A study of a Pittsburgh neighborhood where a supermarket opened after 30 years’ absence found that while residents reported eating fewer calories and less sugar, a perceived better access to healthy foods, and were more satisfied with their neighborhood after the store was built, reported changes in dietary intake were not related to the use of the new grocery store. This surprising conclusion was reported in the November issue of Health Affairs.

Tamara Dubowitz, ScD, SM, MSc, senior policy researcher at RAND Corporation, and coauthors found multiple positive changes following the opening of the supermarket in a former food desert, but the changes in diet were not related to use of the supermarket.

“The only outcome that was directly related to use of the store was perceived access to healthy foods,” Ms Dubowitz said in a statement. Residents who reported the most improved access to healthy foods also used the store more frequently.


Although the researchers found improvement in several components of the residents’ diets, the consumption of fruits and vegetables declined after the supermarket opened. Furthermore, there was no significant change in the rates of overweight or obesity during the study period.

The study was conducted in Pittsburgh’s Hill District, a predominantly African-American neighborhood that had been without a supermarket for 30 years. The experiences in the neighborhood were compared with those of residents in the nearby Homewood neighborhood, a sociodemographically similar area also considered to be a food desert. The 1372 study participants were primarily women and nearly all were African-American.

At the start of the study, most participants from both neighborhoods reported doing their major food shopping at a full-service market outside their own neighborhood. Participants were surveyed before the new store opened and again 7 to 13 months after it opened. In addition to answering questions about their perceptions of access to healthy foods, participants’ heights and weights were measured. Final results are based on the 831 households that participated in both baseline and follow-up data collection.

After the new grocery opened, Hill District residents reported better access to healthy foods and improved satisfaction with their neighborhood, as well as a significant decrease in total calories per day, and reductions in consumption of solid fats, alcoholic beverages, and added sugars. However, contrary to the study’s hypothesis (and the intentions of policy makers) that a supermarket would improve neighborhood residents’ consumption of produce, consumption of fruit and vegetables actually declined in both the intervention and comparison neighborhoods after the new supermarket opened, the researchers noted. This may be because almost all the residents of both neighborhoods shopped before and after the new store’s opening at food retail venues that do not aggressively market produce or incentivize purchasing it.

The investigators conclude that their data show introducing a supermarket into a food desert may lead to improvements in the quality of neighborhood residents’ diet. However, they caution that continued financing of new supermarket placement should proceed with caution and be coordinated with continued research on how store placement impacts diet-related behavior and health.

Data for analysis.
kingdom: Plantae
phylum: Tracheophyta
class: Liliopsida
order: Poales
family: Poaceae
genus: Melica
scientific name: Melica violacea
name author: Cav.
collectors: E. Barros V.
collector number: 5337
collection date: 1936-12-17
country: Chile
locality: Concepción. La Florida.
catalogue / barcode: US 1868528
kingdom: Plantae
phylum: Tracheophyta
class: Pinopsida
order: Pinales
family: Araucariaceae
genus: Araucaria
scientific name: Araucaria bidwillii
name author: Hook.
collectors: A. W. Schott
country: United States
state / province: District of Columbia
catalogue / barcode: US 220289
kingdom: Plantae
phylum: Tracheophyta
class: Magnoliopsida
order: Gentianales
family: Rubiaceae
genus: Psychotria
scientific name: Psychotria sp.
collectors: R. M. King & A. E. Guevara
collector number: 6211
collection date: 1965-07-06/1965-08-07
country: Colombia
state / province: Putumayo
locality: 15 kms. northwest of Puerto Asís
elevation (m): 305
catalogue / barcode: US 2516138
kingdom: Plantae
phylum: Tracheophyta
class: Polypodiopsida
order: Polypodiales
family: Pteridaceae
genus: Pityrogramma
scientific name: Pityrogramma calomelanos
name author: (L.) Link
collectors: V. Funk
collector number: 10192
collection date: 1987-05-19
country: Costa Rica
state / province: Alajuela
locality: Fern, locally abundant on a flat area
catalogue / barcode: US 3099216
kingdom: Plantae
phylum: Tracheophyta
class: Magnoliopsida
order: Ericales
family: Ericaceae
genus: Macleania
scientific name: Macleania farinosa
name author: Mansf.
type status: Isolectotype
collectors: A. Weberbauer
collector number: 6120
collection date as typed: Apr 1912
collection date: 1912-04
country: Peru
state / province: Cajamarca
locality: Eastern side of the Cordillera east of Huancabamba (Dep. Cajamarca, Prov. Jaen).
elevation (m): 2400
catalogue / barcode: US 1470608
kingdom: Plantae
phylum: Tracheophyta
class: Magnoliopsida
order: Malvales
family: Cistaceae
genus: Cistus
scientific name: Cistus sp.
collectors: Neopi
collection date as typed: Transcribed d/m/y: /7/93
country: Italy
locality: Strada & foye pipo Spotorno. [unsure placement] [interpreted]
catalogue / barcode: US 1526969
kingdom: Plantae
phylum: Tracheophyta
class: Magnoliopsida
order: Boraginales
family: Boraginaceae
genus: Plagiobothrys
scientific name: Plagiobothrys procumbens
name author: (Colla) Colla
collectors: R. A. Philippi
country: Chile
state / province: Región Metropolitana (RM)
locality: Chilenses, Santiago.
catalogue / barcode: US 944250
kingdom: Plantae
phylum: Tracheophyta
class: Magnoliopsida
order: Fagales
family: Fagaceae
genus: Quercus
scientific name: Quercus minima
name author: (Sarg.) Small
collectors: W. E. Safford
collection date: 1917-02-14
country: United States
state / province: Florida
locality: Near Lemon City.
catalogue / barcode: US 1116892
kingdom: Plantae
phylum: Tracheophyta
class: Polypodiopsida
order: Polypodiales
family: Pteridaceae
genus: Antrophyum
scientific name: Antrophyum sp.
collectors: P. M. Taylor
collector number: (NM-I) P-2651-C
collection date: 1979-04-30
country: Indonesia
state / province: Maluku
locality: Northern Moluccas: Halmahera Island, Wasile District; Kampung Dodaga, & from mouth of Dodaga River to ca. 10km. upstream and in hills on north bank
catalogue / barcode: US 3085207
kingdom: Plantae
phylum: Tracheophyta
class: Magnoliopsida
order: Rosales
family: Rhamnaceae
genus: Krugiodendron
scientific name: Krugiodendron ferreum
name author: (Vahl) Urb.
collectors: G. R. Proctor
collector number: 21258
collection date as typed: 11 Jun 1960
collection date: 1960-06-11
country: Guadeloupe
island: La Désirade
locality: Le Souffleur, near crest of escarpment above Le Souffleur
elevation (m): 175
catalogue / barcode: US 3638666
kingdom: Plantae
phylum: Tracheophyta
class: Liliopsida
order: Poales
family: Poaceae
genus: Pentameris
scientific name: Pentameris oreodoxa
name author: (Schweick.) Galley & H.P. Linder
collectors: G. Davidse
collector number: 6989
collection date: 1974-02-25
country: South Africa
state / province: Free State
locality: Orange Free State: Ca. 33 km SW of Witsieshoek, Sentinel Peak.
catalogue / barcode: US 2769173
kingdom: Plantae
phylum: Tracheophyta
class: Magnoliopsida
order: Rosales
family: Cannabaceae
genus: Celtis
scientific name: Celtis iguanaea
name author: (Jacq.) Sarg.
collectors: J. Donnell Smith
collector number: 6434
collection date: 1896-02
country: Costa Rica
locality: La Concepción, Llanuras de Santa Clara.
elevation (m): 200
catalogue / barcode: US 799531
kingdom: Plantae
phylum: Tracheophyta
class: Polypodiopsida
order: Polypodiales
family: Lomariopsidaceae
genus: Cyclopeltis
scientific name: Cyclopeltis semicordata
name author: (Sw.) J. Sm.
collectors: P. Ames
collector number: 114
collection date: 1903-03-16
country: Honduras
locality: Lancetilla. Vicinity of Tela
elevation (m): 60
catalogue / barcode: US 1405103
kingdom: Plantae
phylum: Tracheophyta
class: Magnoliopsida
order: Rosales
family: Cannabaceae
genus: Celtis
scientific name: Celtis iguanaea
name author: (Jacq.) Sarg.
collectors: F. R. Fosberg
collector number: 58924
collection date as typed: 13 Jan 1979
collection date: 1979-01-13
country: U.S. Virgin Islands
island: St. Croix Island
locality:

Activity list.
(1) According to the excerpt on the Pittsburgh supermarket study, how many years had the Hill District been without a supermarket?
(2) From the excerpt on the Pittsburgh supermarket study, write out the part between "A study of a" and "of Health Affairs.", inclusive, switching "neighborhood" to "community".

Answers for the tasks.
(1) 30 years

(2)
A study of a Pittsburgh community where a supermarket opened after 30 years’ absence found that while residents reported eating fewer calories and less sugar, a perceived better access to healthy foods, and were more satisfied with their community after the store was built, reported changes in dietary intake were not related to the use of the new grocery store. This surprising conclusion was reported in the November issue of Health Affairs.